Tra le donne è grande impresa per Vreni Schneider: la svizzera si riprende il titolo dello slalom a 6 anni di distanza dalla vittoria di Calgary, recuperando dal 5° posto della prima manche e conquista anche l'argento in combinata ed il bronzo in gigante.
La nostra Deborah Compagnoni, abbandonata la velocità dopo l'incidente di Albertville, diventa la numero uno del gigante, mentre emerge una giovanissima Isolde Kostner: la gardenese si presenta al grande pubblico con un doppio bronzo in discesa e superG. La velocità femminile è, però, soprattutto Katya Seizinger. La fuoriclasse tedesca mostra tutto il suo repertorio di scorrevolezza, abilità tecnica, compostezza di salto e si mette al collo il primo oro olimpico in discesa.
In un paese come la Norvegia non si può che assistere a delle gare di fondo memorabili. La gara simbolo, la staffetta, resta negli annali come una delle pietre miliari della storia sportiva del nostro paese. Il quartetto composto dal veterano Maurilio De Zolt, Marco Albarello, Giorgio Vanzetta e Silvio Fauner ribatte colpo su colpo per tutti i 40 km della gara ai maestri norvegesi che cercano di staccarli.
L'ultima frazione vede il testa a testa finale tra Fauner e Bjorn Daehlie: il fuoriclasse norvegese sa del rischio che correrebbe a giocarsi una volata con l'italiano ed attacca a fondo, ma senza riuscire ad avvantaggiarsi.
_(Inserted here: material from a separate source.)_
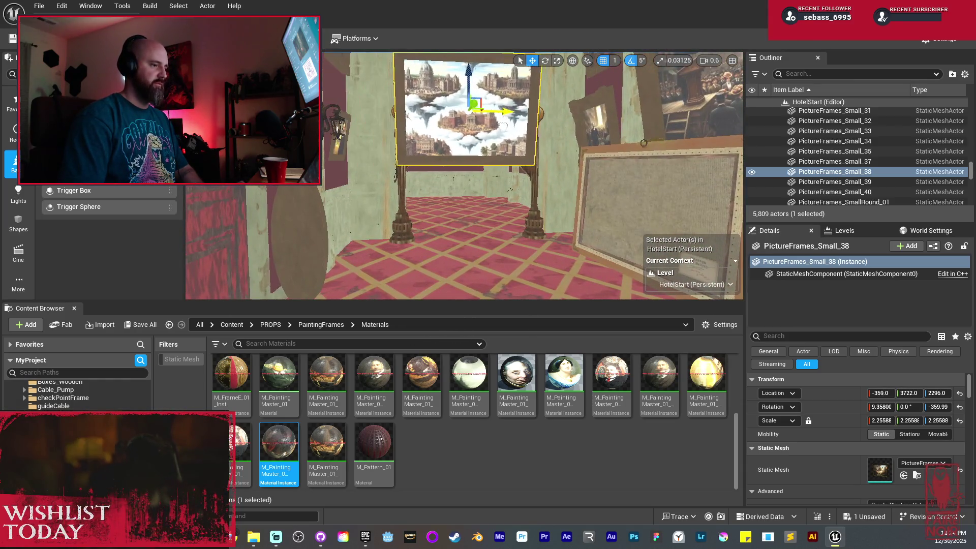
pyautogui.moveTo(503, 125); pyautogui.dragTo(581, 141)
Si arriva così allo sprint e l'azzurro lancia la sua volata che ammutolisce Daehlie e tutta la Norvegia, battuta in casa nella gara più sentita e tradizionale per gli scandinavi.
A Daehlie resta da consolarsi con due ori conquistati nelle gare individuali, dove Albarello e Fauner conquistano due bronzi.

Tra le donne splende la classe di Manuela Di Centa: la fondista azzurra trova qui il momento più alto di una carriera vissuta tra problemi fisici, successi travolgenti ed il dualismo con la compagna-rivale Stefania Belmondo, qui in ribasso rispetto ad Albertville.
La Di Centa sale sul podio in tutte e cinque le gare con gli ori della 15 e della 30 km, gli argenti della 5 e dell'inseguimento, il bronzo della staffetta assieme a Paruzzi, Vanzetta e Belmondo, che è 3° anche nella gara di inseguimento. A rivaleggiare con la Di Centa è lo squadrone russo che vince la staffetta lanciando Lyubov Yegorova a 3 ori.

Una curiosità morbosa viene riservata al pattinaggio artistico femminile a causa di uno strano preambolo vissuto in America. Succede che Nancy Kerrigan accusa il marito della rivale Tonya Harding di averla aggredita e la notizia riceve larga risonanza sui mass media di mezzo mondo che ne fanno un'autentica telenovela. In Norvegia però a vincere è l'ucraina Oksana Baiul.
Nel biathlon femminile la canadese Myriam Bedard si aggiudica entrambe le gare individuali, mentre la coppia russa Grinkov-Gordeeva ripete la vittoria nel pattinaggio artistico segnata a Calgary '88 e i bobbisti Weder e Acklin diventano i primi a riconfermarsi campioni nel bob a 2.

Per l'Italia questa è un'Olimpiade indimenticabile, ancora superiore a quella già eccellente di Albertville. Si conquistano la bellezza di 20 medaglie, di cui 7 d'oro. Oltre ai successi dell'alpino e del fondo esplode lo short track, il pattinaggio su pista corta nel quale la staffetta dei 5000 metri Carnino, Cattani, Fagone, Herrnhoff, Vuillermin conquista l'oro e quest'ultimo anche l'argento dei 500 metri. Purtroppo di lì a poco un tragico destino si abbatterà su questa splendida squadra: nel 1997 un incidente in moto costringerà Orazio Fagone alla sedia a rotelle e Mirko Vuillermin a chiudere la carriera. Da allora Fagone si è impegnato nel curling per diversamente abili.

Altri due ori arrivano dal tradizionale slittino con Gerda Weissensteiner tra le donne e il doppio maschile Kurt Brugger-Wilfried Huber. In quest'ultima gara è doppietta: al'argento salgono Hansjoerg Raffl e Norbert Huber, fratello di Wilfried. Si vede anche Armin Zoeggeler, uno dei più grandi slittinisti di sempre che fa la sua prima apparizione olimpica e conquista il bronzo nella gara che incorona per la terza volta di fila il tedesco Hackl. Per la famiglia Huber c'è un'altra medaglia, il bronzo conquistato da Gunther nel bob a due insieme a Stefano Ticci. Quattro anni più tardi, con un nuovo compagno, farà ancora meglio.